In 1767 the innovative economist Adam Smith advocated the use of an "impartial selector" which he believed was inherent within each of us.; the ability to analyze and critique a position or issue without any emotional attachments that would involve personal feelings. In this way one could be assured of an objective viewpoint free of any emotional or inter-personal restraints. A novel idea that could change how we view the world. I will not go so far as Smith and advocate that this system be the arbitrator of moral and ethical issues, for me God (in the definition of the Judaic-Christian God) is the final arbitrator and judge. Interestingly enough we can look at Smith's proposition of such a selector as well as other manifestations of objective reasoning and conscience as signs of the existence of God, who has fingerprinted us all with the ability and obligation to make moral decisions.

So, having said that, what exactly are my intentions with this blog? To show the hypocrisy in international relations and policy both in other countries as well as within our own. To show that the world is not rational in the way that we think it to be and in fact is in need of change, radical change, in which self-interests are replaced by a common denominator: the common respect and preservation of life. Other primary interests would be personal introspection and interaction with the world as I see it; personal reflection seen from an objective/truthful view.

It might strike some as being odd that I now lay claim to being impartial as well as a Christian, that there may be a contradictory notion in that the two can exist together.
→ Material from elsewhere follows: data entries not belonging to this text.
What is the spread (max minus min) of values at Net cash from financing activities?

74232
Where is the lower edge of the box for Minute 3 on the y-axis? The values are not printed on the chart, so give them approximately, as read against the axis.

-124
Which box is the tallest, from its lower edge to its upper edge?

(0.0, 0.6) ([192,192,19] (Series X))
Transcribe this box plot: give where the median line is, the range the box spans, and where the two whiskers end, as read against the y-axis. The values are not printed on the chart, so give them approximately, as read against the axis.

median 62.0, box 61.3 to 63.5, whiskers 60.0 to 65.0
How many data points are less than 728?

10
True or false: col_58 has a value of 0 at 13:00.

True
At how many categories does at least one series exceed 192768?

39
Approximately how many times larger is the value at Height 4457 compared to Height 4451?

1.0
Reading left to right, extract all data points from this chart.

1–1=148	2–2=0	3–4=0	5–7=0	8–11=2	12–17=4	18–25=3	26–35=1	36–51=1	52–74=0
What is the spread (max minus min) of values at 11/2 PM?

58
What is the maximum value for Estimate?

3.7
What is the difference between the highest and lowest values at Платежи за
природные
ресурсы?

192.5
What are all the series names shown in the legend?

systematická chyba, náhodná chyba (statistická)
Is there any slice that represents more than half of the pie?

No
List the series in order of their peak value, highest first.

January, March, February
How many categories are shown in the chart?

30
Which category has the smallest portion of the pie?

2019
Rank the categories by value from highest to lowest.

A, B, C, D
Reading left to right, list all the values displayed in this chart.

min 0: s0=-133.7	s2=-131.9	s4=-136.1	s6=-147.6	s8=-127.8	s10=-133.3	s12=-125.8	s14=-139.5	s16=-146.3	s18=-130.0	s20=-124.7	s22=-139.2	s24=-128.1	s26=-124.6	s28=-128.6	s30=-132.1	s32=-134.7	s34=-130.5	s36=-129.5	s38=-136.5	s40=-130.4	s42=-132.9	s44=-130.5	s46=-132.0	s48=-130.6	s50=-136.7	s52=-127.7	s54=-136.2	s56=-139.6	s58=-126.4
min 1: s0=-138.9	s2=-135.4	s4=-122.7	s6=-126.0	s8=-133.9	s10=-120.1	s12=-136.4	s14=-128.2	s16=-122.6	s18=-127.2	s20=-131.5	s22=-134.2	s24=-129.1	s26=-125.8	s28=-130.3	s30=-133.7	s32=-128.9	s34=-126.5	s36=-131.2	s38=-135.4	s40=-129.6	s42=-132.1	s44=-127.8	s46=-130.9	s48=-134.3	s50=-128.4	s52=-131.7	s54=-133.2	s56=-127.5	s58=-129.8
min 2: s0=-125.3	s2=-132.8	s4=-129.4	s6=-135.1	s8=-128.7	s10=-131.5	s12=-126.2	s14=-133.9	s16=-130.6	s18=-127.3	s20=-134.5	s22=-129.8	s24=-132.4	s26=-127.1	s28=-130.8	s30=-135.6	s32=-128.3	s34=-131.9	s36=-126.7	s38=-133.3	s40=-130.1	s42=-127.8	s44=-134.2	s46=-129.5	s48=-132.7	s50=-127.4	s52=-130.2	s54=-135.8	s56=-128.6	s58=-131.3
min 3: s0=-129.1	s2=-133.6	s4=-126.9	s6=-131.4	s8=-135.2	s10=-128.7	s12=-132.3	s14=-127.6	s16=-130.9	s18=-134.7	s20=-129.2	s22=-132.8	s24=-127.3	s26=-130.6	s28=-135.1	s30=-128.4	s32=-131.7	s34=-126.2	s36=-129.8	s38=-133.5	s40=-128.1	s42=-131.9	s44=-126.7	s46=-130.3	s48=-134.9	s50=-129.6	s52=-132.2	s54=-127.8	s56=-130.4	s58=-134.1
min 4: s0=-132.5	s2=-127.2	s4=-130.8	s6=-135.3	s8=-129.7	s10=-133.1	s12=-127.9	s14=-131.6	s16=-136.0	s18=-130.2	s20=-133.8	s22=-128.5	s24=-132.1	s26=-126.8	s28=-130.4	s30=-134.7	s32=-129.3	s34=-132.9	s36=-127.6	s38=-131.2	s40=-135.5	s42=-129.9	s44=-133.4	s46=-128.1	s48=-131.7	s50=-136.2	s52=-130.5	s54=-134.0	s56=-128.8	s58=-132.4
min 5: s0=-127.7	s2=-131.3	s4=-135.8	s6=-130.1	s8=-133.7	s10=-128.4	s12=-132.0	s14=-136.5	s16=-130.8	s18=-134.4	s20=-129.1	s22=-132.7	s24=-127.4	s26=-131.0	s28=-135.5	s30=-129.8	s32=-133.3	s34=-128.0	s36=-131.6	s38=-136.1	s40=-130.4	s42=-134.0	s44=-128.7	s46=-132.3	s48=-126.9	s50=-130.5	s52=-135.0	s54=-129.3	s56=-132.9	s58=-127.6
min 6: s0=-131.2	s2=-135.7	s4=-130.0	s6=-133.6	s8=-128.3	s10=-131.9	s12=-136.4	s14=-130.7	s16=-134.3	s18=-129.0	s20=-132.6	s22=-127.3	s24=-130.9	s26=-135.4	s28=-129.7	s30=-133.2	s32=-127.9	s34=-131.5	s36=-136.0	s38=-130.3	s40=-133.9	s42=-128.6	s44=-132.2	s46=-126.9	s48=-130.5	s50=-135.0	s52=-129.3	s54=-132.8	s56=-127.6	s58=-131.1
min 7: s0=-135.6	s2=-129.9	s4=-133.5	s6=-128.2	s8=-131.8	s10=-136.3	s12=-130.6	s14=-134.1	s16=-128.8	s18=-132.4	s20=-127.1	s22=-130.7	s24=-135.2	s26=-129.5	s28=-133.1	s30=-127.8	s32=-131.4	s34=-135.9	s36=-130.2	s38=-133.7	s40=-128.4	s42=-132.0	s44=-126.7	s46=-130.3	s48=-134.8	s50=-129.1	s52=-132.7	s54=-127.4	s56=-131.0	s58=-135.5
I disagree that they are mutually exclusive for if you affirm that morality is objective and that absolutes and truth do exist, then you must posit a moral law giver in order for objective morality to come within being. After all did not Christ say, "I am the way, the truth, and the life"? Either you believe it or you do not dear reader, however one must agree that there are moral underpinnings to every issue, that every scenario confirms or denies a moral quandary; as to who or what provides this moral foundation in which decisions and evaluations must be made is up to you. For me I have already decided.